With no way into each other's country, two decades ago, an American and a Briton could wait seven years for the opportunity to live together. It sounds almost biblical, doesn't it? And for most of that time, there was not even any foreseeable end in sight. Over seven years those two young people spent 18% of their time in the same country.
With what does that compare favorably? Hostages, maybe, or people in prison. A very long war.
At last year's Pride I went to an exhibition in Toronto called Landed. It told the story of Americans who had gone into exile in Canada, because it was possible for them to immigrate independently to Canada and be joined by their foreign partners, whereas it was not possible for them to bring their partners to the U.S. That exhibition, too, was bittersweet. Landed Americans like me were an anomaly of history; with DOMA overturned, U.S. citizens no longer have to go to Canada for the reasons I did.
I didn't consider myself in exile in Canada. At twenty-seven, the age when I finally qualified to immigrate, I was adaptable and flexible. I was a "new Canadian" from the moment I landed. I found friends, a church, a career that both supported me and that I enjoyed. Most of all, I became a professional writer--my lifelong dream. I was born in the U.S.A., but Canada made me.

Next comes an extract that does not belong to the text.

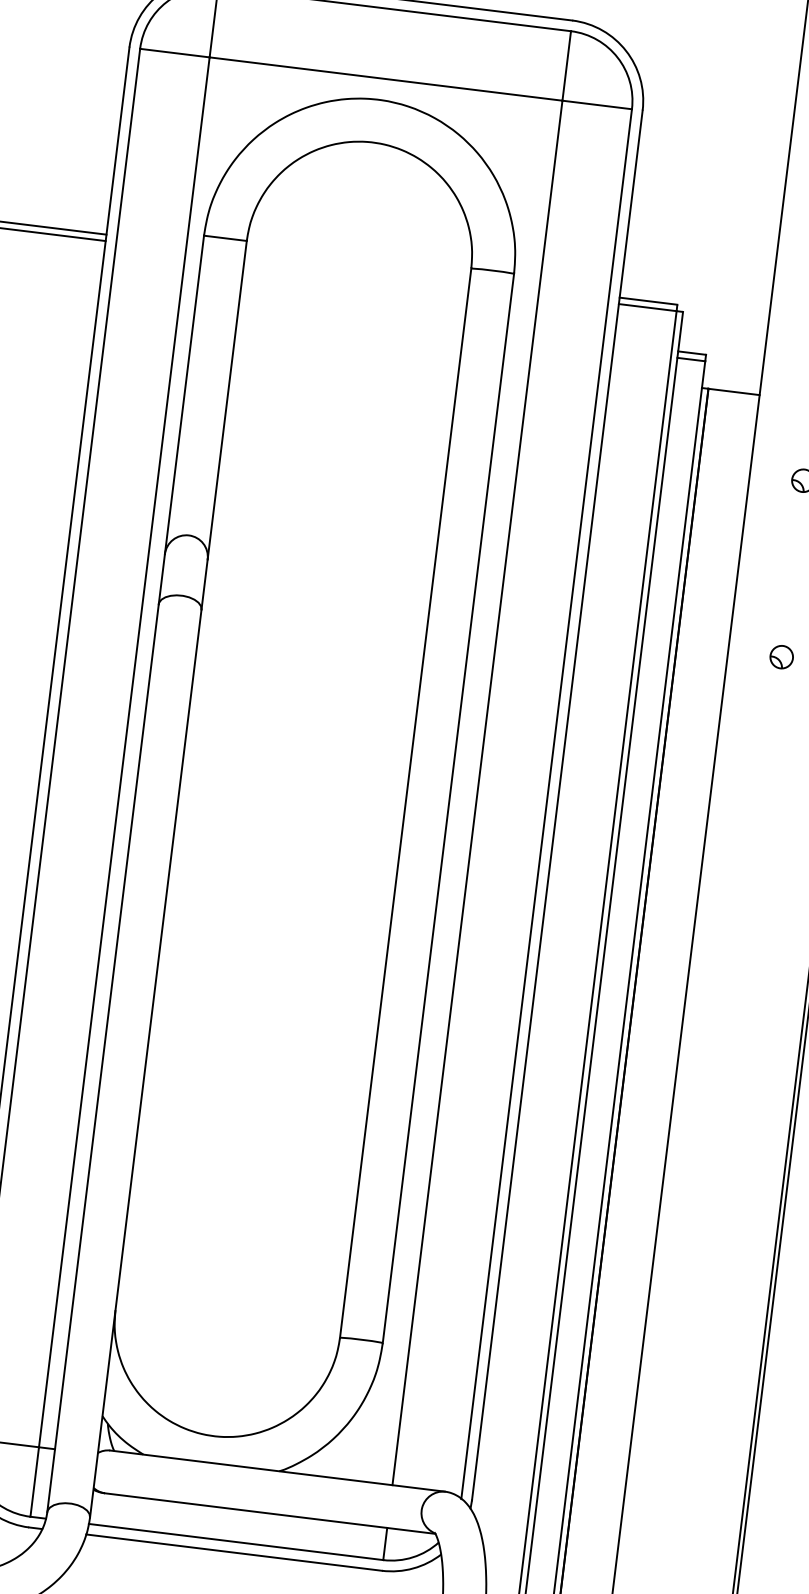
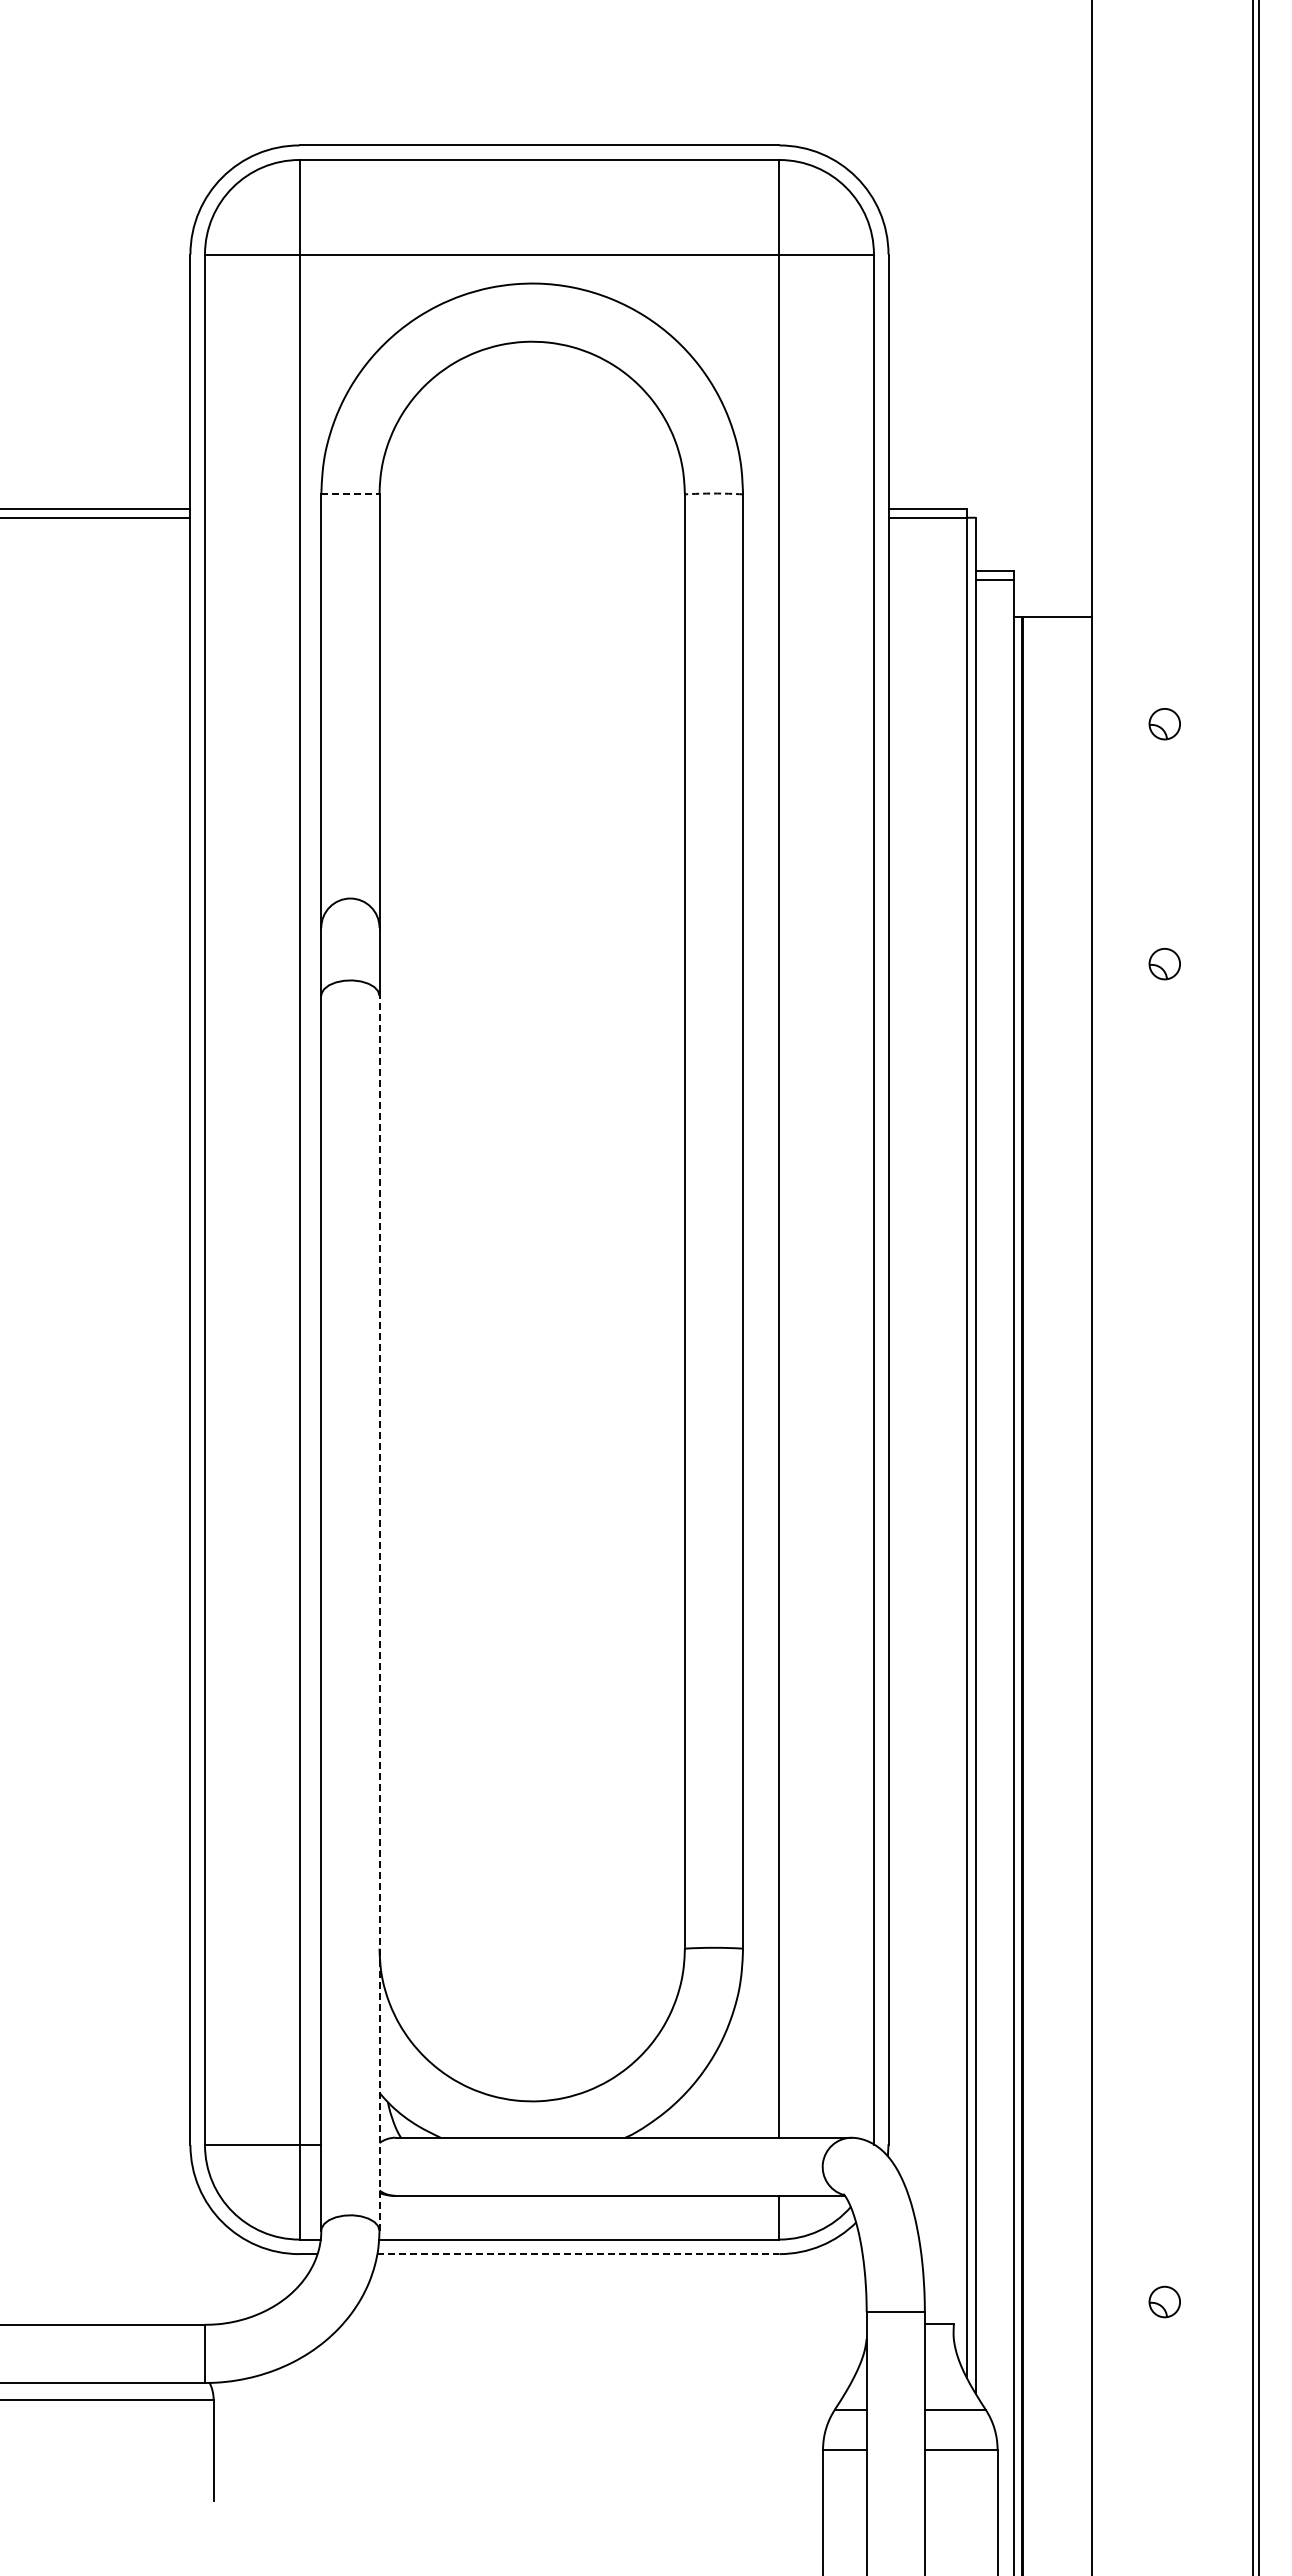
line: (225, 238) -> (350, 494), solid -> dashed
arc: (492, 270) -> (713, 493), solid -> dashed
line: (145, 1062) -> (379, 1612), solid -> dashed
line: (234, 1552) -> (578, 2254), solid -> dashed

As overjoyed as I was to be chosen by Canada, however, it was a decision made for me. Just like DOMA determined that no Brit I had the temerity to fall in love with would be allowed to live in the States. Americans could choose either to live in their own country, or with their foreign partners, if they were able to get into Canada. That was Canada's choice, not ours.
So now we have Windsor, and within twenty-four hours we may have Obergefell. And my point is that our lives have already been shaped. Last night I met an American who's written widely about seven years of temporary visas for his British partner, and how they were forced into exile in Britain in 2012. They have the choice to go home to the U.S. now, too, but what is "home"? Britain isn't exile to the Brit, and by now, they've both made a life here.
Those of us who have spent far longer than three years abroad may choose to stay. Some of the partnerships in Landed did not survive. Marriage is supposed to be the happy ending, and forever, but long-distance relationships change when you're finally in the same house. And every relationship ultimately ends.
So I await the decision as eagerly as other queer Americans, but it is once more bittersweet. James Obergefell already knows that it is too late for John Arthur. The years and decades for other lives and marriages are gone.
Obergefell and his fellow plaintiffs, like Windsor, are not doing this for themselves. They are doing this so the next generation of Ohioans and Tennesseans--and Americans--have choices that we never had.